→ INSTRUCTIONS FOR THE TASK:
Lines before the one containing "факт утилизации и" are excluded; retype that line and all remaining lines of the material exactly.

→ SUPPLIED RECORDS:
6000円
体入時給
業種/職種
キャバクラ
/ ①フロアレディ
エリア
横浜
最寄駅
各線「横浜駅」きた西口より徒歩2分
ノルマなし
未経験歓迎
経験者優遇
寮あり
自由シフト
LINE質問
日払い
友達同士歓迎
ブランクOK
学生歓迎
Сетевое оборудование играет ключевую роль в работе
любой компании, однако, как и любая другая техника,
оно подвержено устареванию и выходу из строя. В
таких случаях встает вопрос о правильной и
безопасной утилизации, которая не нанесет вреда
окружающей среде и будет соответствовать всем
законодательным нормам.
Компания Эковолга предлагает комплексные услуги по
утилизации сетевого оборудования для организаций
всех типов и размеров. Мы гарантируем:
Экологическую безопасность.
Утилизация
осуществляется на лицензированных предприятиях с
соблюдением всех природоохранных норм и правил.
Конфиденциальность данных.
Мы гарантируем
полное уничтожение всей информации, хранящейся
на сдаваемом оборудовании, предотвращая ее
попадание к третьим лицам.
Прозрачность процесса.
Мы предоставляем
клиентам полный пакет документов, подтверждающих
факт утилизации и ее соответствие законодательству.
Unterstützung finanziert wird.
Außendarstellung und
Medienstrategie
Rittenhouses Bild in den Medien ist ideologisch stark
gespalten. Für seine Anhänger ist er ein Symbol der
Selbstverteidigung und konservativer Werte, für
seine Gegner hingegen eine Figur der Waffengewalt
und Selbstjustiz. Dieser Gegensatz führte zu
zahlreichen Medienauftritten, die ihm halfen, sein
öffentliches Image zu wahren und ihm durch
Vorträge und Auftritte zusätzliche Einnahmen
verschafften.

→ COMPLETED TASK:
факт утилизации и ее соответствие законодательству.
Unterstützung finanziert wird.
Außendarstellung und
Medienstrategie
Rittenhouses Bild in den Medien ist ideologisch stark
gespalten. Für seine Anhänger ist er ein Symbol der
Selbstverteidigung und konservativer Werte, für
seine Gegner hingegen eine Figur der Waffengewalt
und Selbstjustiz. Dieser Gegensatz führte zu
zahlreichen Medienauftritten, die ihm halfen, sein
öffentliches Image zu wahren und ihm durch
Vorträge und Auftritte zusätzliche Einnahmen
verschafften.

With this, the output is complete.